The Smith Law Firm argues that bankruptcy offers a faster, fairer process for compensating women whose cancer they allege was caused by asbestos-tainted talc. 

However, fellow plaintiffs’ firm Beasley Allen and the U.S. Trustee’s office overseeing the case, dispute the legitimacy of the vote count, accusing the Smith Law Firm of "stuffing the ballot box" with questionable claims, many allegedly influenced by financial backers.

Experts, such as Samir Parikh, a professor at Wake Forest University who has called hedge fund involvement "opaque capital," have warned that the influx of hedge-fund money into mass tort cases, where large numbers of claims are aggregated to pressure defendants into settlements, could undermine the integrity of the legal process. 

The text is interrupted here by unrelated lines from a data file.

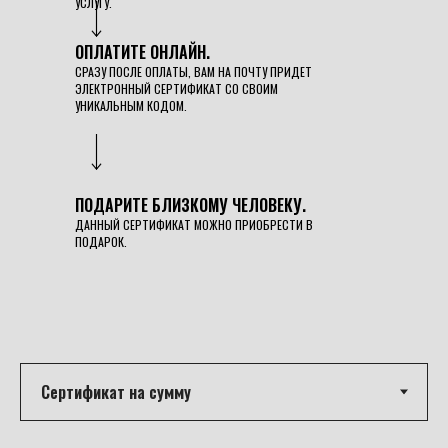
УСЛУГУ.
ОПЛАТИТЕ ОНЛАЙН.
СРАЗУ ПОСЛЕ ОПЛАТЫ, ВАМ НА ПОЧТУ ПРИДЕТ
ЭЛЕКТРОННЫЙ СЕРТИФИКАТ СО СВОИМ
УНИКАЛЬНЫМ КОДОМ.
ПОДАРИТЕ БЛИЗКОМУ ЧЕЛОВЕКУ.
ДАННЫЙ СЕРТИФИКАТ МОЖНО ПРИОБРЕСТИ В
ПОДАРОК.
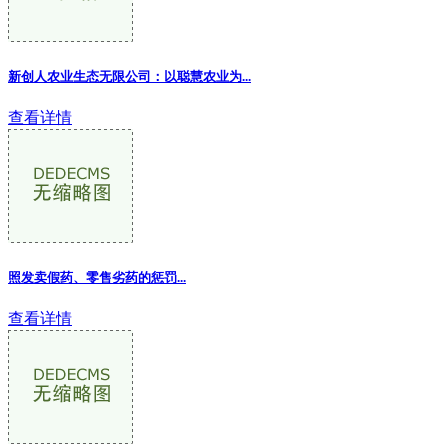
新创人农业生态无限公司：以聪慧农业为...
查看详情
照发卖假药、零售劣药的惩罚...
查看详情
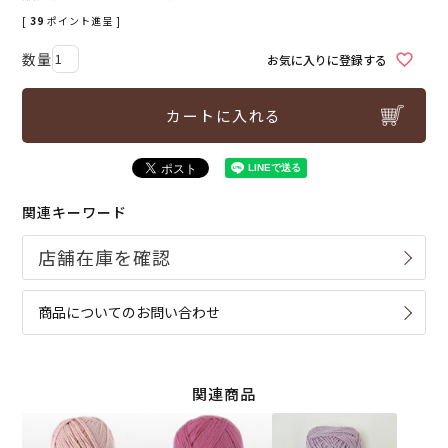
[
39
ポイント進呈 ]
お気に入りに登録する
カートに入れる
関連キーワード
商品についてのお問い合わせ
関連商品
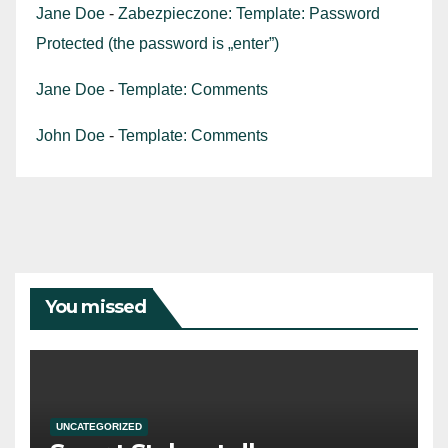
Jane Doe
-
Zabezpieczone: Template: Password
Protected (the password is „enter”)
Jane Doe
-
Template: Comments
John Doe
-
Template: Comments
You missed
UNCATEGORIZED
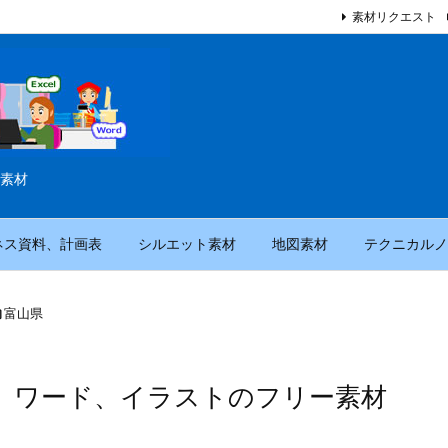
素材リクエスト
素材
ネス資料、計画表
シルエット素材
地図素材
テクニカルノ

富山県
、ワード、イラストのフリー素材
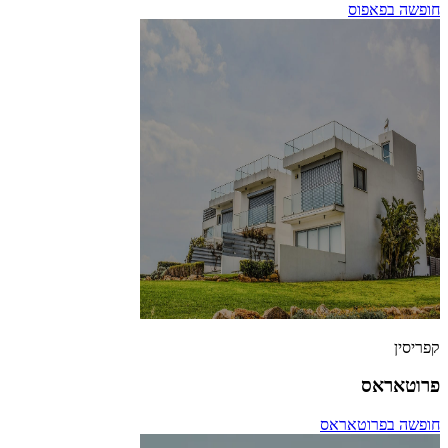
חופשה בפאפוס
קפריסין
פרוטאראס
חופשה בפרוטאראס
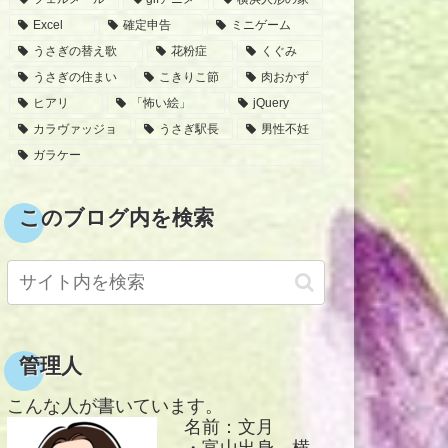
Excel
確定申告
ミニゲーム
うさぎの替え歌
花粉症
くぐみ
うさぎの住まい
こきりこ節
肉おかず
ヒアリ
「怖い絵」
jQuery
カラヴァッジョ
うさぎ駅長
男性不妊
ガラケー
このブログ内を検索
管理人
こんな人が書いています。
名前：文月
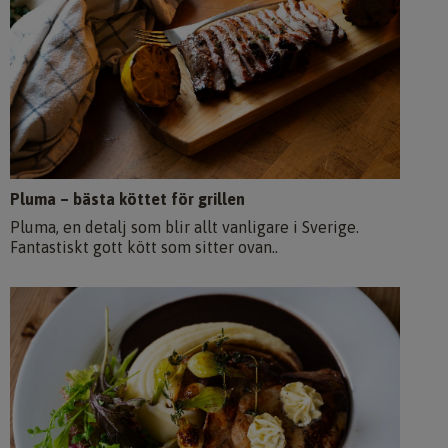
Pluma – bästa köttet för grillen
Pluma, en detalj som blir allt vanligare i Sverige.
Fantastiskt gott kött som sitter ovan..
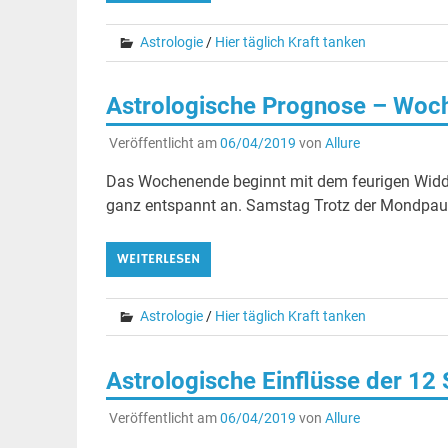
Astrologie
/
Hier täglich Kraft tanken
Astrologische Prognose – Woch
Veröffentlicht am
06/04/2019
von
Allure
Das Wochenende beginnt mit dem feurigen Widd
ganz entspannt an. Samstag Trotz der Mondpause
WEITERLESEN
Astrologie
/
Hier täglich Kraft tanken
Astrologische Einflüsse der 12
Veröffentlicht am
06/04/2019
von
Allure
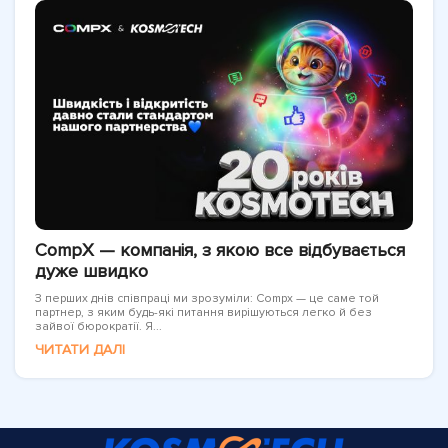
CompX — компанія, з якою все відбувається
дуже швидко
З перших днів співпраці ми зрозуміли: Compx — це саме той
партнер, з яким будь-які питання вирішуються легко й без
зайвої бюрократії. Я...
ЧИТАТИ ДАЛІ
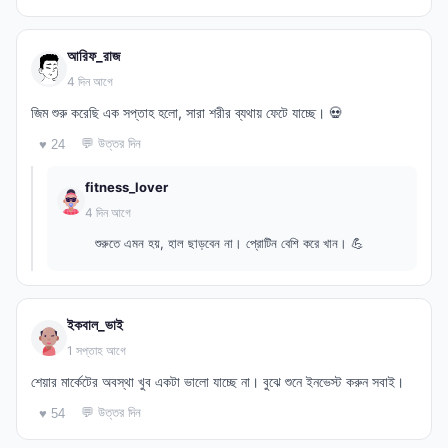
আরিফ_রাজ
4 দিন আগে
জিম শুরু করেছি এক সপ্তাহ হলো, সারা শরীর ব্যথায় ফেটে যাচ্ছে। 💀
💬 উত্তর দিন
♥ 24
fitness_lover
4 দিন আগে
শুরুতে এমন হয়, হাল ছাড়বেন না। প্রোটিন বেশি করে খান। 💪
ইকবাল_ভাই
1 সপ্তাহ আগে
শেয়ার মার্কেটের অবস্থা খুব একটা ভালো যাচ্ছে না। বুঝে শুনে ইনভেস্ট করুন সবাই।
💬 উত্তর দিন
♥ 54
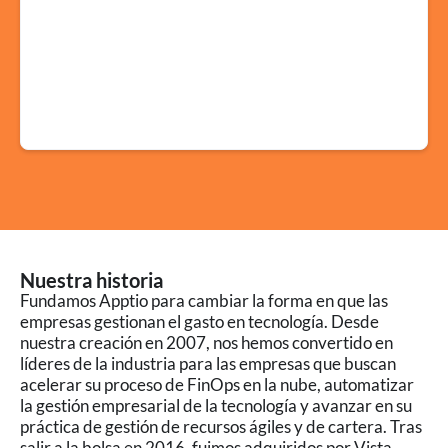
Nuestra historia
Fundamos Apptio para cambiar la forma en que las
empresas gestionan el gasto en tecnología. Desde
nuestra creación en 2007, nos hemos convertido en
líderes de la industria para las empresas que buscan
acelerar su proceso de FinOps en la nube, automatizar
la gestión empresarial de la tecnología y avanzar en su
práctica de gestión de recursos ágiles y de cartera. Tras
salir a la bolsa en 2016, fuimos adquiridos por Vista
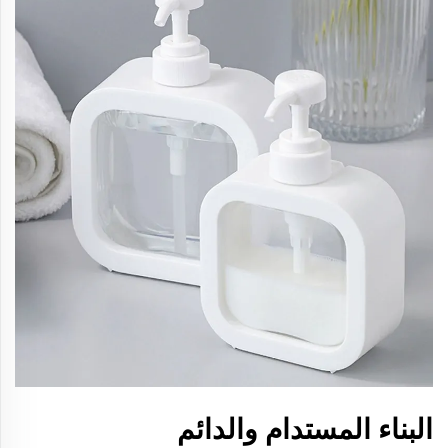
البناء المستدام والدائم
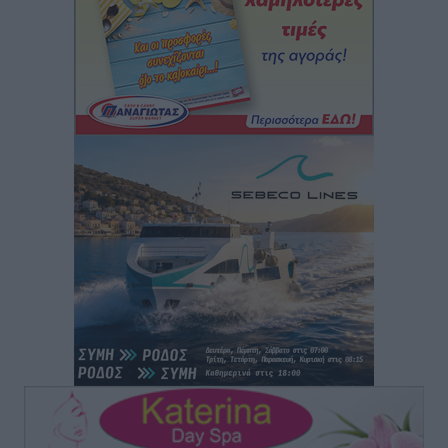
Τοπικές Ειδήσεις
•
πριν 3 ώρες
Δεύτερη πηγή εισοδήματος για τους επαγγελματίες
ψαράδες ο αλιευτικός τουρισμός
Ειδήσεις
•
πριν 3 ώρες
Μαρία Εκμεκτσίογλου: Η πίστη μου είναι το
μεγαλύτερο στήριγμα μου – Το προσκύνημα στην ιερά
Μονή Πανορμίτη
Τοπικές Ειδήσεις
•
πριν 3 ώρες
Ακαθάριστα οικόπεδα: Τι γίνεται όταν ο ιδιοκτήτης
δεν τα καθαρίσει – Πώς κινούνται δήμοι και ΠΣ,
ποιος πληρώνει τον λογαριασμό
Τοπικές Ειδήσεις
•
πριν 3 ώρες
Πού κινούνται οι κρατήσεις last minute σε Ελλάδα
από Γερμανούς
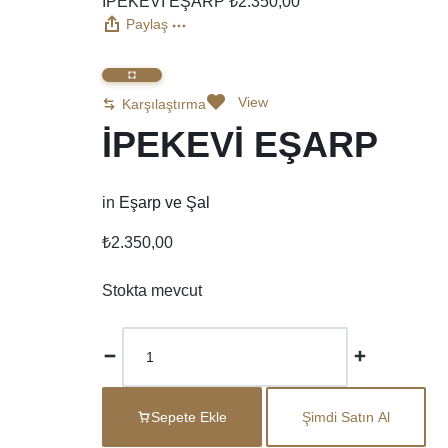
İPEKEVİ EŞARP
₺
2.350,00
Paylaş
View
Karşılaştırma
İPEKEVİ EŞARP
in
Eşarp ve Şal
₺
2.350,00
Stokta mevcut
Sepete Ekle
Şimdi Satın Al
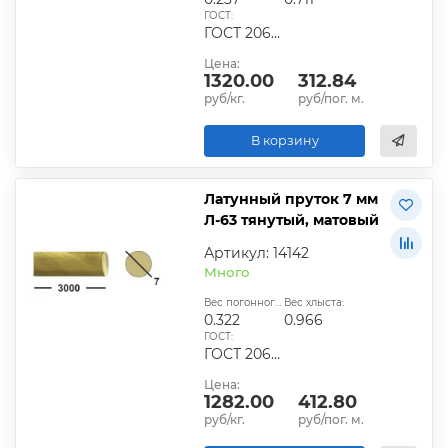
ГОСТ:
ГОСТ 2060-2006, ГОСТ Р 52597-2006, ГОСТ 15527-2005
Цена:
1320.00
312.84
руб/кг.
руб/пог. м.
В корзину
Латунный пруток 7 мм
Л-63 тянутый, матовый
Артикул: 14142
Много
Вес погонного метра, кг:
Вес хлыста:
0.322
0.966
ГОСТ:
ГОСТ 2060-2006, ГОСТ Р 52597-2006, ГОСТ 15527-2006
Цена:
1282.00
412.80
руб/кг.
руб/пог. м.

Hedge fund involvement has become a central issue in the case, with J&J arguing that the funds are driving plaintiffs' lawyers to prioritize repayment over the best interests of their clients. 

“Litigation funding has permeated the talc litigation,” J&J said in regard to Beasley Allen in a recent court filing. 

J&J warned that the firm’s actions may be influenced by outside financial backing. 

“Beasley Allen’s conduct suggests that other undisclosed financial interests are actually driving its decisions relating to the resolution of the talc litigation,” J&J said in the court filing. 

Meanwhile, Beasley Allen has denied the allegations that it has borrowed $240 million from hedge funds to fund the litigation.  

Hedge funds, including Fortress Investment Group and Elliott Associates, have also allegedly lent millions of dollars to the Smith Law Firm. 

The latest action in the case was on Nov. 12 when Randi Ellis was named the future claims representative for Red River Talc, the J&J subsidiary handling talc-related lawsuits, in its Chapter 11 case. 

Ellis, a seasoned dispute resolution attorney, is tasked with overseeing future claims from women alleging cancer due to talc exposure, as part of the controversial settlement plan.

Despite objections from the U.S. Trustee and insurers over potential conflicts of interest due to Ellis’s involvement in past J&J cases, Judge Lopez ruled that Ellis could operate independently, clearing the way for her continued role. 

Judge Lopez has otherwise been in the news recently for his oversight of the bankruptcy proceedings of Alex Jones’ Austin-based website media platform InfoWars after he halted an auction of the media property to satirical website The Onion.